(Stored data)

□ □ □ □

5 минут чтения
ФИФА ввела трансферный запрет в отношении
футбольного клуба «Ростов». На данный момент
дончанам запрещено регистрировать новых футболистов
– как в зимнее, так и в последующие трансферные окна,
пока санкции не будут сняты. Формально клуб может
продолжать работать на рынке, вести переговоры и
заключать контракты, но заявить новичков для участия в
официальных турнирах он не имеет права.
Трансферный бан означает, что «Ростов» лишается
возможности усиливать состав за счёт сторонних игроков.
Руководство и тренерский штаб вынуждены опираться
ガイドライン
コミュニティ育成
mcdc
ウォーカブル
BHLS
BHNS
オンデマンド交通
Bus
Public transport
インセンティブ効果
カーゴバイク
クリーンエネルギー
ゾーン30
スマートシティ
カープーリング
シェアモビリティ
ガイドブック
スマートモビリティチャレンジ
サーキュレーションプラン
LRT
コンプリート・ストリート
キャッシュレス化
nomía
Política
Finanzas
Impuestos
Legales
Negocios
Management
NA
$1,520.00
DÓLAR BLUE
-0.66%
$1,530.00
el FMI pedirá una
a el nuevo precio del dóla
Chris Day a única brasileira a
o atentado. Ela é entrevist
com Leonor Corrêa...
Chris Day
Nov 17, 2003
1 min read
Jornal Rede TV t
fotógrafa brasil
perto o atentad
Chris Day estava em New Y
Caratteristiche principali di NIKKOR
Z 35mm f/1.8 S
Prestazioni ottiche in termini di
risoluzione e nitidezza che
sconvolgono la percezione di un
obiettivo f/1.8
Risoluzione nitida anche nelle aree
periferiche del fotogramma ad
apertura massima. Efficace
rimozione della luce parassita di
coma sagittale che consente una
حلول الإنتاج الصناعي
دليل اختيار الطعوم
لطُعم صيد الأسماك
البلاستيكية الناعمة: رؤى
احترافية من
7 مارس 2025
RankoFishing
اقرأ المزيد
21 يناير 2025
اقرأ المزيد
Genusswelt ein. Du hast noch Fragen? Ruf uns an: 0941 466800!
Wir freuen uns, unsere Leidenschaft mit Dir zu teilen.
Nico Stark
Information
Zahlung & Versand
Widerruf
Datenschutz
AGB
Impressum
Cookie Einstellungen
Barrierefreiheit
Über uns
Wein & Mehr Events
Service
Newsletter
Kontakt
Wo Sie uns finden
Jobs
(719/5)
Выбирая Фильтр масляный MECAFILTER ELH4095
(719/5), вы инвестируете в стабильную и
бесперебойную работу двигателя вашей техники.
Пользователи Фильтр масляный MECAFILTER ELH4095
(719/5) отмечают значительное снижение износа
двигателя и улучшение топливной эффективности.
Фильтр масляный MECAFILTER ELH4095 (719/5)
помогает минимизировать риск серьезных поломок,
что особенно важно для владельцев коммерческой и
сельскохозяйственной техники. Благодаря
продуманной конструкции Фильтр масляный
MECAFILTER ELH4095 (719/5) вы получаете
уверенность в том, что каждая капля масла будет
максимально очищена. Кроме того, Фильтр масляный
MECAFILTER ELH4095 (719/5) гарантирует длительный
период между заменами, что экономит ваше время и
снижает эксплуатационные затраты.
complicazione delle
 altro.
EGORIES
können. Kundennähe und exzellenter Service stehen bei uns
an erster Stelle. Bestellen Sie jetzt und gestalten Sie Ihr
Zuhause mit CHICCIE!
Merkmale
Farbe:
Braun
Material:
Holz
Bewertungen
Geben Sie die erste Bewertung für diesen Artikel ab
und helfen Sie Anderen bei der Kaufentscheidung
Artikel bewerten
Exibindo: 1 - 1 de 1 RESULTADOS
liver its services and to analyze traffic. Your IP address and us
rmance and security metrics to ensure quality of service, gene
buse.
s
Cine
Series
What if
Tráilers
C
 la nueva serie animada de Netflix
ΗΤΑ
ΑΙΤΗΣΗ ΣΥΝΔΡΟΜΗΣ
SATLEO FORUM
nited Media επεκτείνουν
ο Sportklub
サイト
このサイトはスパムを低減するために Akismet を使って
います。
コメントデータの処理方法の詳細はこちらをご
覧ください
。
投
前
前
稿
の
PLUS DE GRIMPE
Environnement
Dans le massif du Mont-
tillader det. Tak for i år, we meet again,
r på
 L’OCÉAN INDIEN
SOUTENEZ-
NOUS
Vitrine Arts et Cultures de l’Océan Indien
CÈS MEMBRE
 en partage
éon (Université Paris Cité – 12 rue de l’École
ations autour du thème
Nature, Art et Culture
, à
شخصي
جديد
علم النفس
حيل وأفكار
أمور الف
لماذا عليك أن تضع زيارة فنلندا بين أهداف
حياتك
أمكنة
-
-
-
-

□ □ □ □

PROBLEM TO WORK ON —
Return each line above exactly as it appears.

SOLUTION FOR THIS EXERCISE —
5 минут чтения
ФИФА ввела трансферный запрет в отношении
футбольного клуба «Ростов». На данный момент
дончанам запрещено регистрировать новых футболистов
– как в зимнее, так и в последующие трансферные окна,
пока санкции не будут сняты. Формально клуб может
продолжать работать на рынке, вести переговоры и
заключать контракты, но заявить новичков для участия в
официальных турнирах он не имеет права.
Трансферный бан означает, что «Ростов» лишается
возможности усиливать состав за счёт сторонних игроков.
Руководство и тренерский штаб вынуждены опираться
ガイドライン
コミュニティ育成
mcdc
ウォーカブル
BHLS
BHNS
オンデマンド交通
Bus
Public transport
インセンティブ効果
カーゴバイク
クリーンエネルギー
ゾーン30
スマートシティ
カープーリング
シェアモビリティ
ガイドブック
スマートモビリティチャレンジ
サーキュレーションプラン
LRT
コンプリート・ストリート
キャッシュレス化
nomía
Política
Finanzas
Impuestos
Legales
Negocios
Management
NA
$1,520.00
DÓLAR BLUE
-0.66%
$1,530.00
el FMI pedirá una
a el nuevo precio del dóla
Chris Day a única brasileira a
o atentado. Ela é entrevist
com Leonor Corrêa...
Chris Day
Nov 17, 2003
1 min read
Jornal Rede TV t
fotógrafa brasil
perto o atentad
Chris Day estava em New Y
Caratteristiche principali di NIKKOR
Z 35mm f/1.8 S
Prestazioni ottiche in termini di
risoluzione e nitidezza che
sconvolgono la percezione di un
obiettivo f/1.8
Risoluzione nitida anche nelle aree
periferiche del fotogramma ad
apertura massima. Efficace
rimozione della luce parassita di
coma sagittale che consente una
حلول الإنتاج الصناعي
دليل اختيار الطعوم
لطُعم صيد الأسماك
البلاستيكية الناعمة: رؤى
احترافية من
7 مارس 2025
RankoFishing
اقرأ المزيد
21 يناير 2025
اقرأ المزيد
Genusswelt ein. Du hast noch Fragen? Ruf uns an: 0941 466800!
Wir freuen uns, unsere Leidenschaft mit Dir zu teilen.
Nico Stark
Information
Zahlung & Versand
Widerruf
Datenschutz
AGB
Impressum
Cookie Einstellungen
Barrierefreiheit
Über uns
Wein & Mehr Events
Service
Newsletter
Kontakt
Wo Sie uns finden
Jobs
(719/5)
Выбирая Фильтр масляный MECAFILTER ELH4095
(719/5), вы инвестируете в стабильную и
бесперебойную работу двигателя вашей техники.
Пользователи Фильтр масляный MECAFILTER ELH4095
(719/5) отмечают значительное снижение износа
двигателя и улучшение топливной эффективности.
Фильтр масляный MECAFILTER ELH4095 (719/5)
помогает минимизировать риск серьезных поломок,
что особенно важно для владельцев коммерческой и
сельскохозяйственной техники. Благодаря
продуманной конструкции Фильтр масляный
MECAFILTER ELH4095 (719/5) вы получаете
уверенность в том, что каждая капля масла будет
максимально очищена. Кроме того, Фильтр масляный
MECAFILTER ELH4095 (719/5) гарантирует длительный
период между заменами, что экономит ваше время и
снижает эксплуатационные затраты.
complicazione delle
 altro.
EGORIES
können. Kundennähe und exzellenter Service stehen bei uns
an erster Stelle. Bestellen Sie jetzt und gestalten Sie Ihr
Zuhause mit CHICCIE!
Merkmale
Farbe:
Braun
Material:
Holz
Bewertungen
Geben Sie die erste Bewertung für diesen Artikel ab
und helfen Sie Anderen bei der Kaufentscheidung
Artikel bewerten
Exibindo: 1 - 1 de 1 RESULTADOS
liver its services and to analyze traffic. Your IP address and us
rmance and security metrics to ensure quality of service, gene
buse.
s
Cine
Series
What if
Tráilers
C
 la nueva serie animada de Netflix
ΗΤΑ
ΑΙΤΗΣΗ ΣΥΝΔΡΟΜΗΣ
SATLEO FORUM
nited Media επεκτείνουν
ο Sportklub
サイト
このサイトはスパムを低減するために Akismet を使って
います。
コメントデータの処理方法の詳細はこちらをご
覧ください
。
投
前
前
稿
の
PLUS DE GRIMPE
Environnement
Dans le massif du Mont-
tillader det. Tak for i år, we meet again,
r på
 L’OCÉAN INDIEN
SOUTENEZ-
NOUS
Vitrine Arts et Cultures de l’Océan Indien
CÈS MEMBRE
 en partage
éon (Université Paris Cité – 12 rue de l’École
ations autour du thème
Nature, Art et Culture
, à
شخصي
جديد
علم النفس
حيل وأفكار
أمور الف
لماذا عليك أن تضع زيارة فنلندا بين أهداف
حياتك
أمكنة
-
-
-
-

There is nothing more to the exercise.